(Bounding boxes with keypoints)
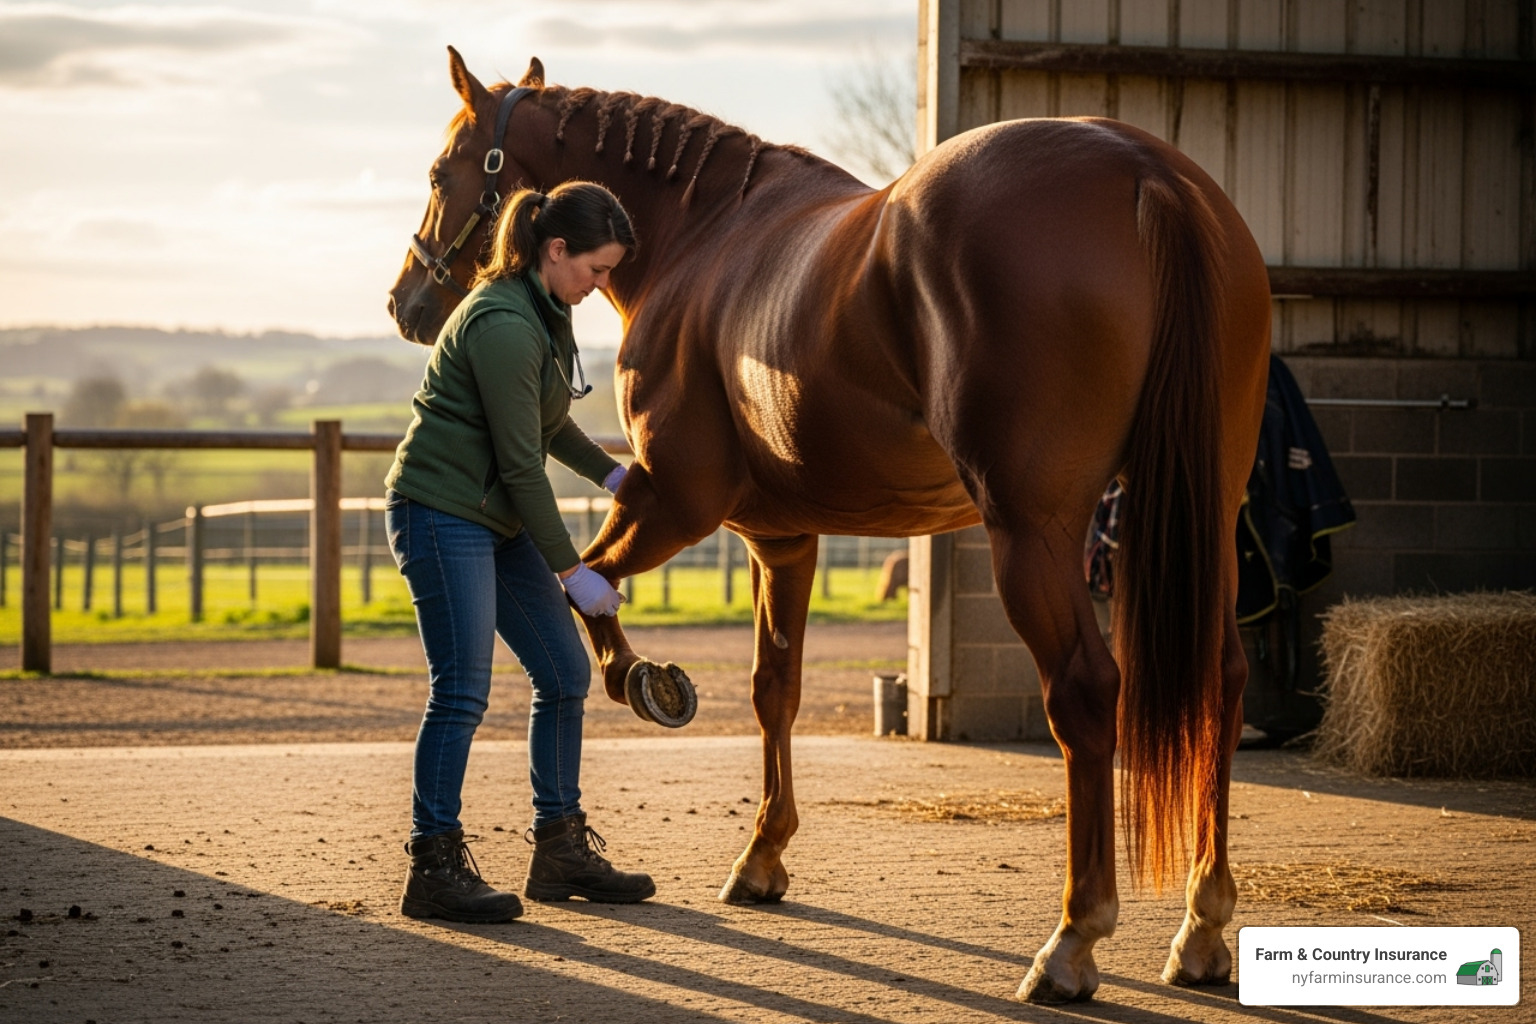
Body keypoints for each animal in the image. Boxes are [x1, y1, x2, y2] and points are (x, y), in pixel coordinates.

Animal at [388, 48, 1271, 1003]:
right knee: (1223, 679)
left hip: (1033, 531)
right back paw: (1201, 929)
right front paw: (762, 857)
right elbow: (774, 686)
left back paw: (1073, 942)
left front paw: (643, 681)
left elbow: (587, 589)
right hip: (1206, 514)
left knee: (1084, 690)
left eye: (440, 173)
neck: (705, 235)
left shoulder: (676, 502)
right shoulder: (783, 538)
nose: (406, 303)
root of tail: (1145, 170)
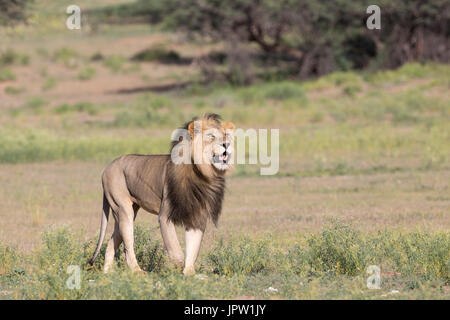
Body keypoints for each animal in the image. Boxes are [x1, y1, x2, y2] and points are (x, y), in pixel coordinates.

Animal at [89, 113, 236, 276]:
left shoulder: (197, 215)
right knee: (128, 245)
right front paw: (179, 265)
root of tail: (107, 167)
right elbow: (174, 246)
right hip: (122, 208)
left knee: (112, 240)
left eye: (226, 135)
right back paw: (137, 271)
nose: (226, 144)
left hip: (127, 211)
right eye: (211, 136)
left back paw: (107, 272)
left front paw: (189, 272)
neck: (203, 174)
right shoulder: (165, 215)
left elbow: (193, 246)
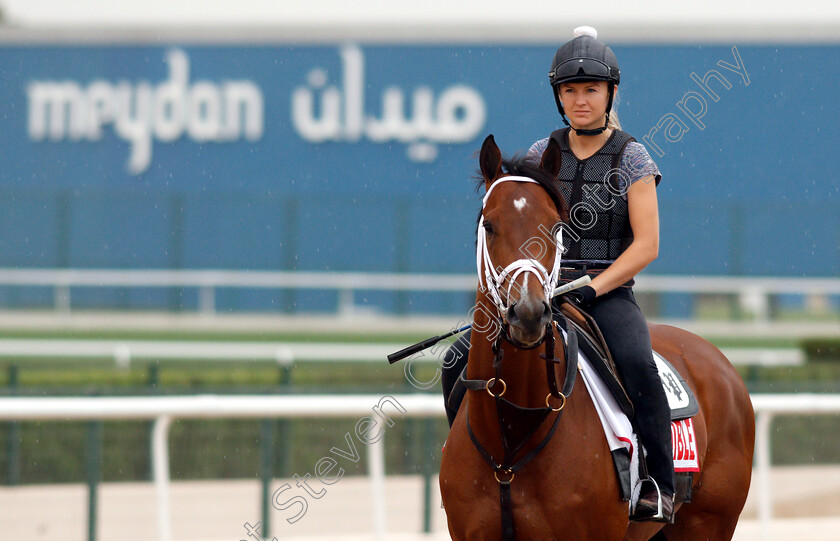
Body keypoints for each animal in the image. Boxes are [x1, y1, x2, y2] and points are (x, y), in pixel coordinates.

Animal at [440, 135, 756, 540]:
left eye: (556, 226)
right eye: (490, 225)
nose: (528, 313)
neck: (513, 431)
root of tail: (720, 362)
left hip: (708, 523)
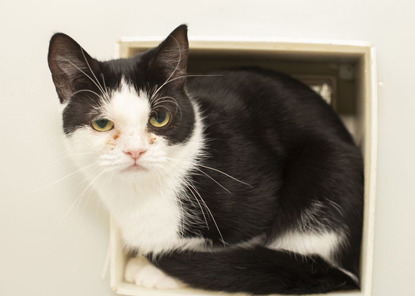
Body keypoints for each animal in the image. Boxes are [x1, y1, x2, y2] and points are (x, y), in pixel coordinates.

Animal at [48, 26, 364, 296]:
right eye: (102, 123)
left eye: (159, 118)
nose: (135, 151)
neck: (141, 195)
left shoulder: (257, 196)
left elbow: (232, 246)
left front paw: (156, 269)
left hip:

→ Work task: Beginning with the first line of the entries above, repeat each line word for word until the line with "right hip: (1206, 514)" has been given too. Omit the pictures.

→ Response box:
Body keypoints for each animal in the image. Boxes are [x1, y1, x2, y2] and points are (x, y), in pixel coordinates.

Animal at [388, 48, 1271, 1003]:
right knee: (1223, 679)
left hip: (1033, 531)
right back paw: (1201, 929)
right front paw: (762, 857)
right elbow: (774, 686)
left back paw: (1073, 942)
left front paw: (643, 681)
left elbow: (587, 589)
right hip: (1206, 514)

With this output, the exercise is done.